Rewiring the System

from an extrop email list: i am the venus of Willendorf

Posted in Uncategorized by rewiringangel on December 22, 2008

Playboy’s economic indicator: The Playmate Index

Recently, various writers have been alluding to Terry Pettijohn’s now-mythical survey of the relationship between Playboy Playmates and the economy. Pettijohn’s argument is that, as times get tougher, male concepts of beauty shift toward more mature, stable-looking women who are older, taller, and less curvy. Conversely, in boom times, the woman of choice would be shorter, younger, and more hourglass-shaped.

While my knowledge of Playboy Playmates was once disturbingly encyclopedic, I have to admit that I have been out of the game for quite some time now. That said, I’d have to question Professor Pettijohn’s methodology, if only for the fact that the Playboy ideal has shown far less fluctuation over the years than society at large. To put it bluntly, many of the heroin addict-thin models that grace the pages of women’s fashion magazines would never be allowed within arm’s length of a Playboy pictorial. Like the Rockettes, Playmates have traditionally remained within a comfortably healthy median, neither ballerina scrawny nor fully zaftig.
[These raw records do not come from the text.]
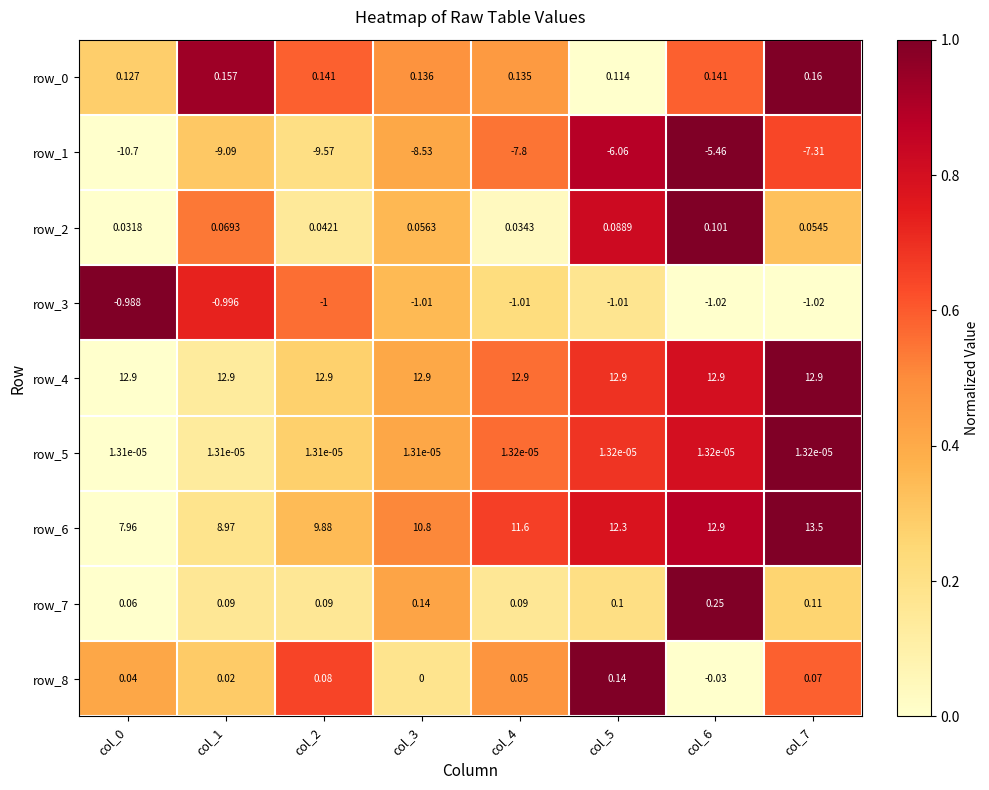

The value of row_2 at col_6 is 0.5. True or false?

False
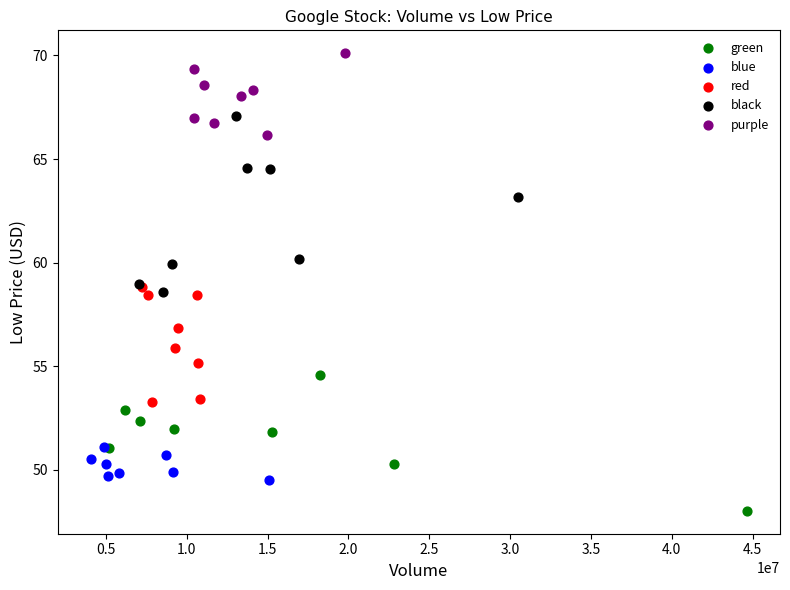

Which series has the largest Y range (max minus min)?

black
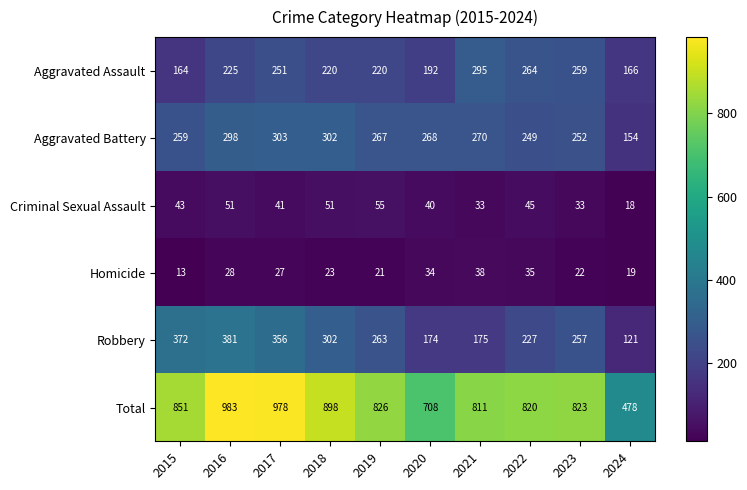

The Robbery series shows 169 at 2024. True or false?

False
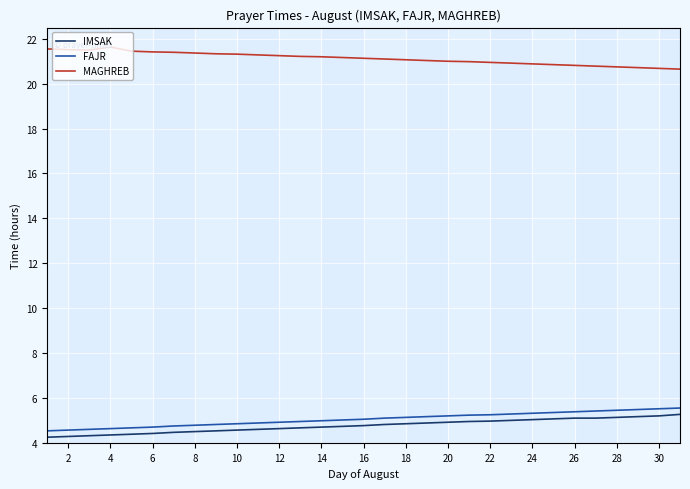

Which series has the largest total across all categories?

MAGHREB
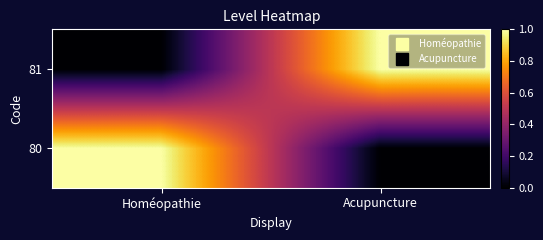

What is the total value across all series at Homéopathie?

1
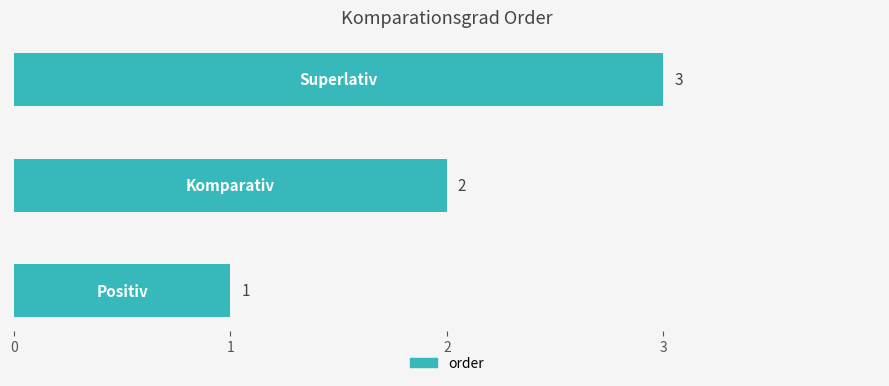

What is the greatest value displayed?

3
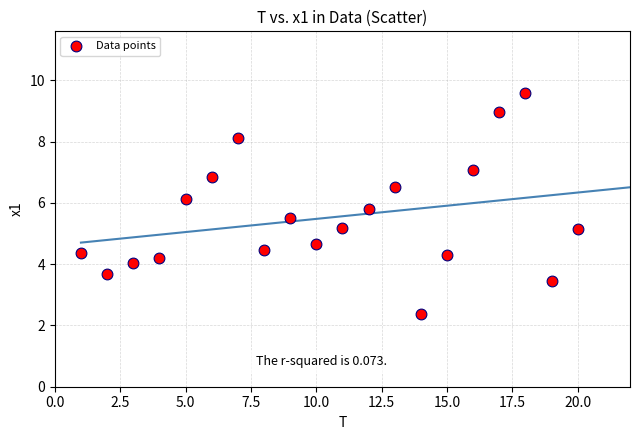

What is the range of X values (max minus min)?

19.0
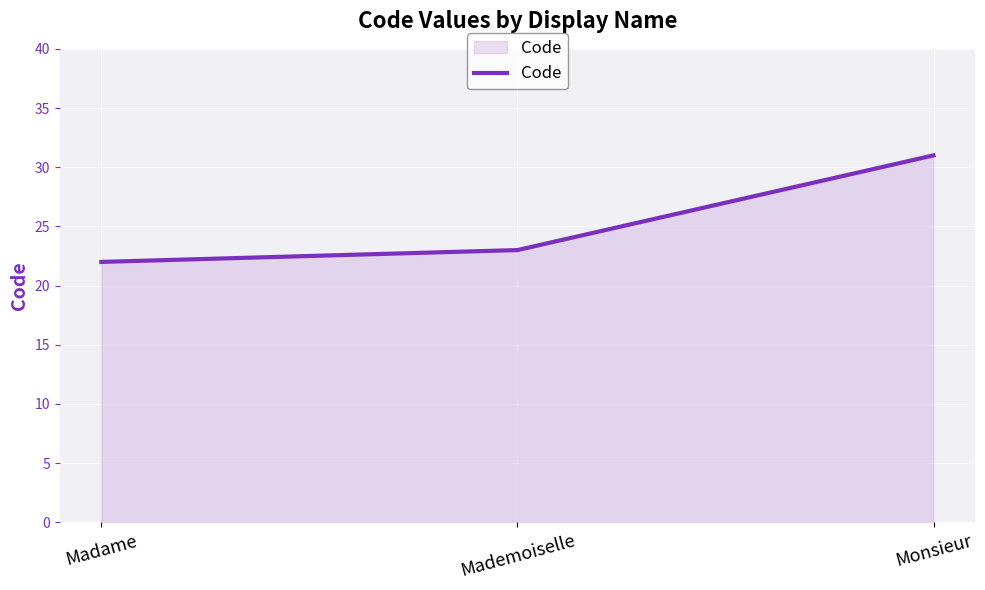

Reading left to right, what are all the values shown in this chart?

22	23	31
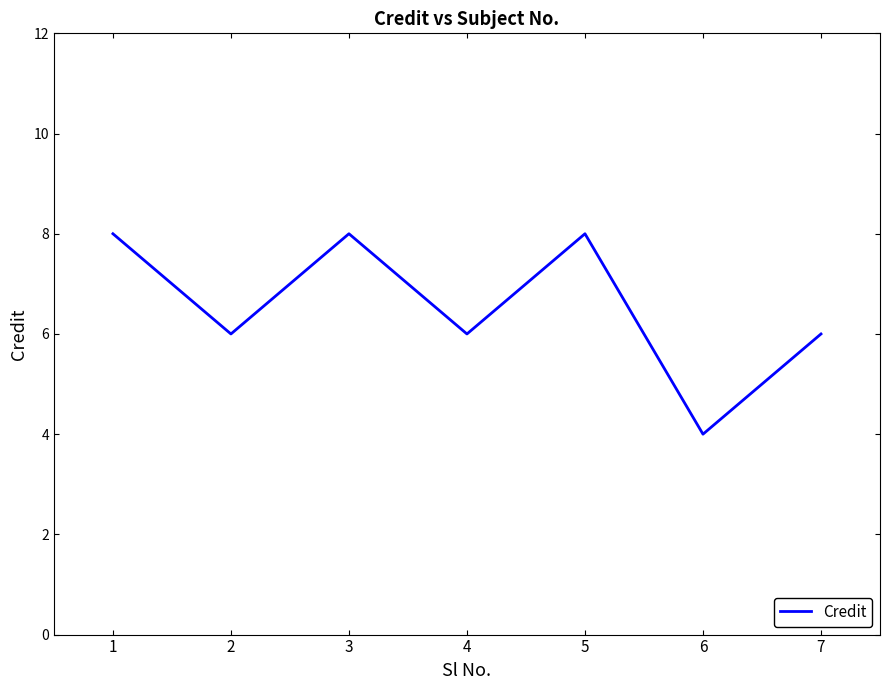

What is the difference between the maximum and minimum values?

4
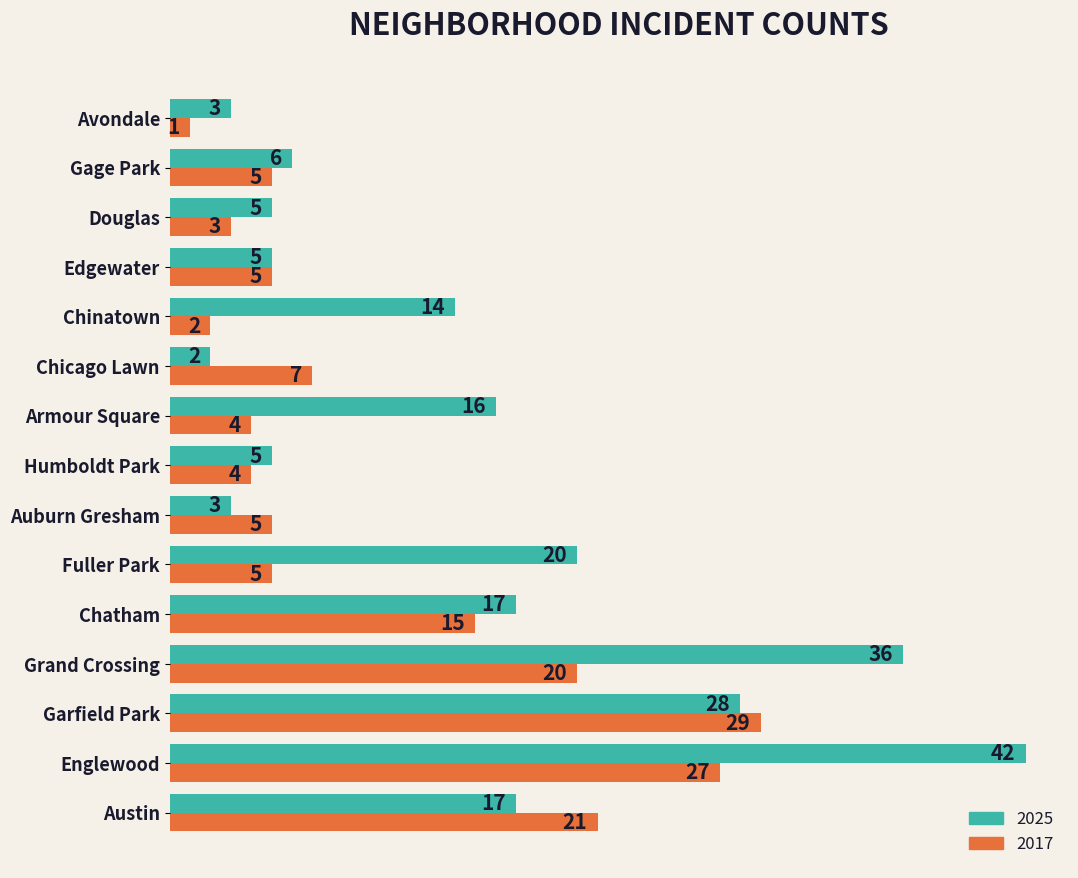

How many values in the 2017 series are below 5?

5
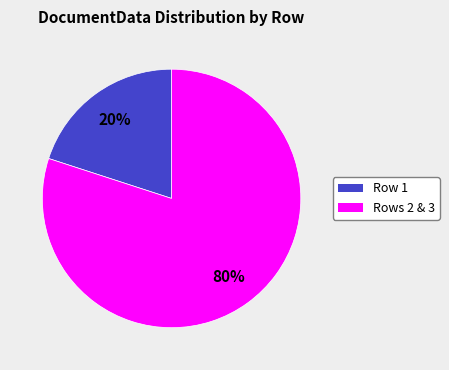

Is there a majority slice in this chart?

Yes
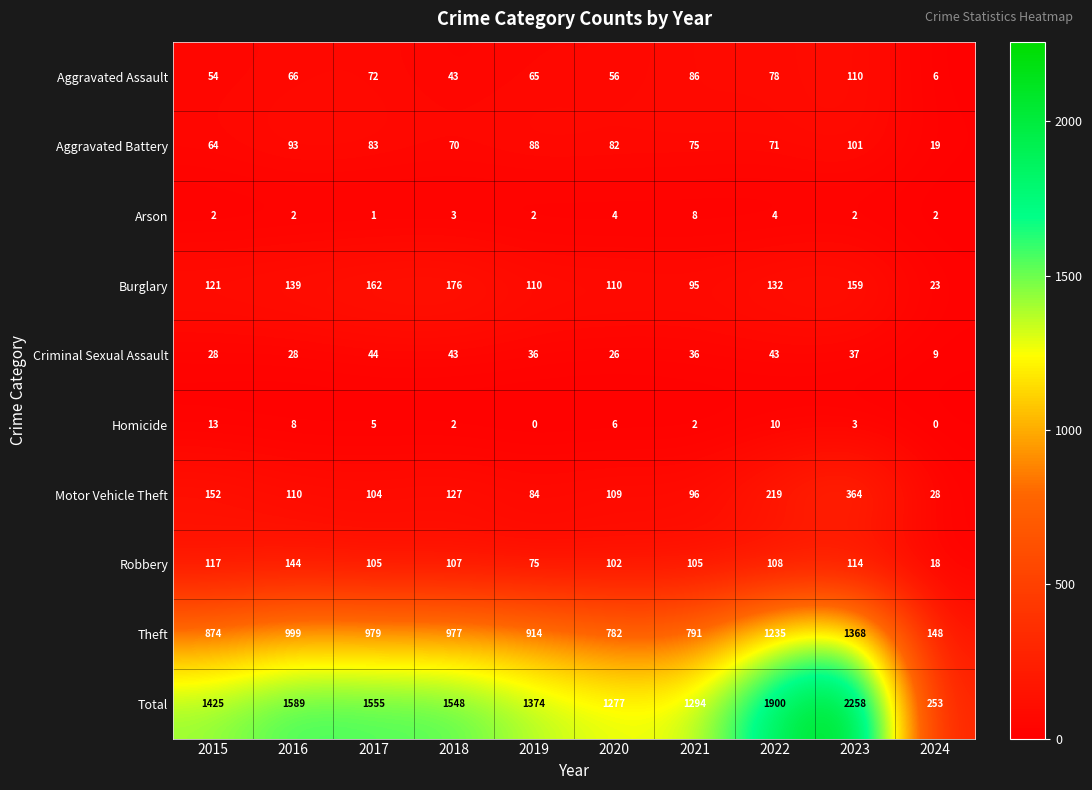

What is the difference between the Homicide values at 2024 and 2022?

10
Now, arguably, there could be some comparisons drawn between economic boom/bust cycles and the shapes of women’s bodies. Certainly, the androgynous flapper look of the 1920’s, the Twiggy look of the 1960’s, and the starvation victim/heroin addict look of the late 1990’s/early 2000’s are somewhat comparable. Similarly, the hourglass 1940’s, 1950’s, and 1980’s have similar style cues. While it would be silly to take these comparisons to extremes, fashion goes in cycles, and those cycles overlap somewhat with the economy. However, this is far from a direct confluence; the 1930’s look, for example, was still boyish, and our current ultra-thin look has been developing for quite some time.

Professor Pettijohn doesn’t seem to offer a compelling reason for this change, beyond a vague notion that mature women are more comforting. It’s interesting, however, to contemplate why this trend would occur. On the one hand, strong secondary-sexual characteristics convey stability, health, and the ability to reproduce; it’s hardly coincidental that the Venus of Willendorf, one of the first depictions of the female form, has pendulous breasts, broad hips, and a large belly. The full-figured woman appears self-sufficient, powerful, and supportive, traits that might be highly prized when the world seems unstable.

On the other hand, the frail, ultra-thin look, especially when enhanced with surgical implants, suggests a trophy. The heroin-chic woman seems unlikely to survive a walk to the bathroom, much less a major economic depression. However, in boom times, the ability to count on easily-available food, plastic surgery, and cocaine makes this model more sustainable. In other words, while Kate Moss might not be able to help till the fields, she can comfortably fit into a size zero cocktail dress.

It is odd to reduce fashions (not to mention economic indicators) to basic Darwinist tendencies. However, there does indeed seem to be some compelling evidence to support the idea. With that in mind, it will be interesting to see if the next few months bring healthy, generously-sized women back into vogue or if America’s impressive ability for self delusion manifests as a continued fascination with starvation chic. Regardless, if you want a good idea of what the next few months hold, you could probably do a lot worse than checking out Cosmopolitan, Glamour, and all the other fashion mags!